WHAT IS REQUIRED =>
Pick out every line in the rows below that contains the word "bottom", and copy each one.

[GIVEN INFORMATION — start]

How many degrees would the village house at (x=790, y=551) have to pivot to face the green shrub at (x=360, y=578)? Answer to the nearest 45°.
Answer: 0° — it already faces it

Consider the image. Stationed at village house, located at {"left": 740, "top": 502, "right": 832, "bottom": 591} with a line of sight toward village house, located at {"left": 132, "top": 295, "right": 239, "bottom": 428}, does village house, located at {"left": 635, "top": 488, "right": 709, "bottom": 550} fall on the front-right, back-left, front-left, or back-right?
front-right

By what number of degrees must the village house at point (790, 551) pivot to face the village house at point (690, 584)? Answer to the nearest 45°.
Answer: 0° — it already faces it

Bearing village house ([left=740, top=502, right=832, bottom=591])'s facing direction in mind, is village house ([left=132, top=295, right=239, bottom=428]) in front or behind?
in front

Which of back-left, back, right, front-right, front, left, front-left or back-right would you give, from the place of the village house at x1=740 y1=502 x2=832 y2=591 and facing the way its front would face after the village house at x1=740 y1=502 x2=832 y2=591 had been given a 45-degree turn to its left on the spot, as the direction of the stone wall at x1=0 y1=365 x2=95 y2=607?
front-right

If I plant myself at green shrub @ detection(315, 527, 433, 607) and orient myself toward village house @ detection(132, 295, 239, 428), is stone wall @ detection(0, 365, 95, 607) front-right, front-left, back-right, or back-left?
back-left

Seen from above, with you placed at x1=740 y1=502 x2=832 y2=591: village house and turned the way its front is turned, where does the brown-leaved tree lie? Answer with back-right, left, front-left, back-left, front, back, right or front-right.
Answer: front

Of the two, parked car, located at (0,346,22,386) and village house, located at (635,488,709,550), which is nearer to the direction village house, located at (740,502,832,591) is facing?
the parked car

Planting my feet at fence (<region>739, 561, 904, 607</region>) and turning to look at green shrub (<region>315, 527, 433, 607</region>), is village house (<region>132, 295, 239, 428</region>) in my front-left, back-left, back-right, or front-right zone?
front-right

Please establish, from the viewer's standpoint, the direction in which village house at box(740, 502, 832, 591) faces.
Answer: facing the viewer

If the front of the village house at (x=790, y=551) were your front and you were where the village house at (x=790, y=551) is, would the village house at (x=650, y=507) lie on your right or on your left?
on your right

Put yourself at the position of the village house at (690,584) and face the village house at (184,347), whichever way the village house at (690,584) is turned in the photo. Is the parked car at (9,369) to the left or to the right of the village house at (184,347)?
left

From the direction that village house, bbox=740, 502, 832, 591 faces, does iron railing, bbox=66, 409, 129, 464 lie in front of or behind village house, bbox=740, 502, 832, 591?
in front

[GIVEN INFORMATION — finish]
[GIVEN INFORMATION — start]

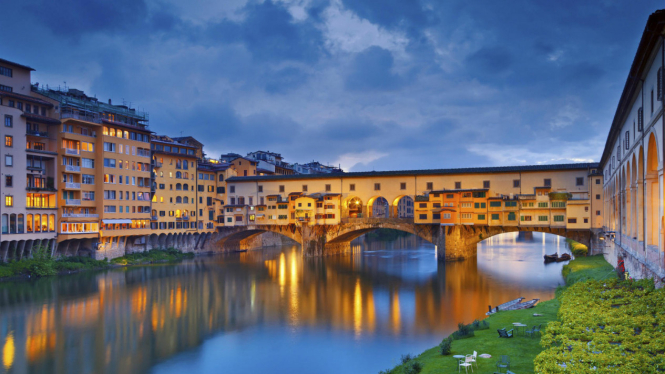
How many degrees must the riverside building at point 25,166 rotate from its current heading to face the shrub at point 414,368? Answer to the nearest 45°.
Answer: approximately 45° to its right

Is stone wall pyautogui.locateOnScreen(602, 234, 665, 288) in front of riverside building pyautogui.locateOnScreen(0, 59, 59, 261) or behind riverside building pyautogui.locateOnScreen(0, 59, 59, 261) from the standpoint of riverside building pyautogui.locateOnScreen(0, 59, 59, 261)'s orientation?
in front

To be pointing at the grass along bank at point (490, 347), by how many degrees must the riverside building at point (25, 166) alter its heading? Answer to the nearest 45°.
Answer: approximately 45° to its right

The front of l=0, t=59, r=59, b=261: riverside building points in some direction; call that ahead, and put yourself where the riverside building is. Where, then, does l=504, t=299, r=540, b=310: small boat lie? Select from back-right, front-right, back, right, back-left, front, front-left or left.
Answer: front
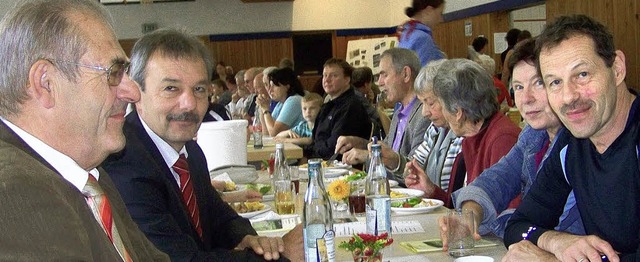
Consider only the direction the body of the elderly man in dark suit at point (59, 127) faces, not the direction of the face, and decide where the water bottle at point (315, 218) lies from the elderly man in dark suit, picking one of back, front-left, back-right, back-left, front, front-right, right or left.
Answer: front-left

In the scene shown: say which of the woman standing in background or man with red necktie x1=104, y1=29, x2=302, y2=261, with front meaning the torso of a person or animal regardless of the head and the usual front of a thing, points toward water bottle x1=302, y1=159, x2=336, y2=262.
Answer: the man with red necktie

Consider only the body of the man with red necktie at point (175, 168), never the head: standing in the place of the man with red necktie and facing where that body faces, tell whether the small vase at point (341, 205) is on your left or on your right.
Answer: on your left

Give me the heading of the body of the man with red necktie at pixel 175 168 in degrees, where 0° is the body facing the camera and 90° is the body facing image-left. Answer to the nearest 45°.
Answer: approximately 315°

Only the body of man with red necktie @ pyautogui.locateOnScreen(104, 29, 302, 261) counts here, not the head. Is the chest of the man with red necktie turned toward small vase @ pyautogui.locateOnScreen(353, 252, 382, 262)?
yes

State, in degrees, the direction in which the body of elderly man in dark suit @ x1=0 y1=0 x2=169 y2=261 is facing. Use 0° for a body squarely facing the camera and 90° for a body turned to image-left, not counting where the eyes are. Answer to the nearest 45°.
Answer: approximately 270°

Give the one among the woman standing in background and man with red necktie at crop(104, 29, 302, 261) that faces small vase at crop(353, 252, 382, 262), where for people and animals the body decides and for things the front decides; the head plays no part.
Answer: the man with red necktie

[GIVEN INFORMATION — finish]

EXPECTED ANSWER =>
Consider the image. Stationed at village house, located at {"left": 740, "top": 502, "right": 832, "bottom": 591} with a line of sight toward village house, located at {"left": 132, "top": 295, "right": 239, "bottom": 428}, does village house, located at {"left": 635, "top": 488, "right": 709, "bottom": 550} fall on the front-right, back-left, front-left, or back-right?
Bearing village house ([left=740, top=502, right=832, bottom=591])'s facing direction in mind, is village house ([left=132, top=295, right=239, bottom=428]) in front or behind?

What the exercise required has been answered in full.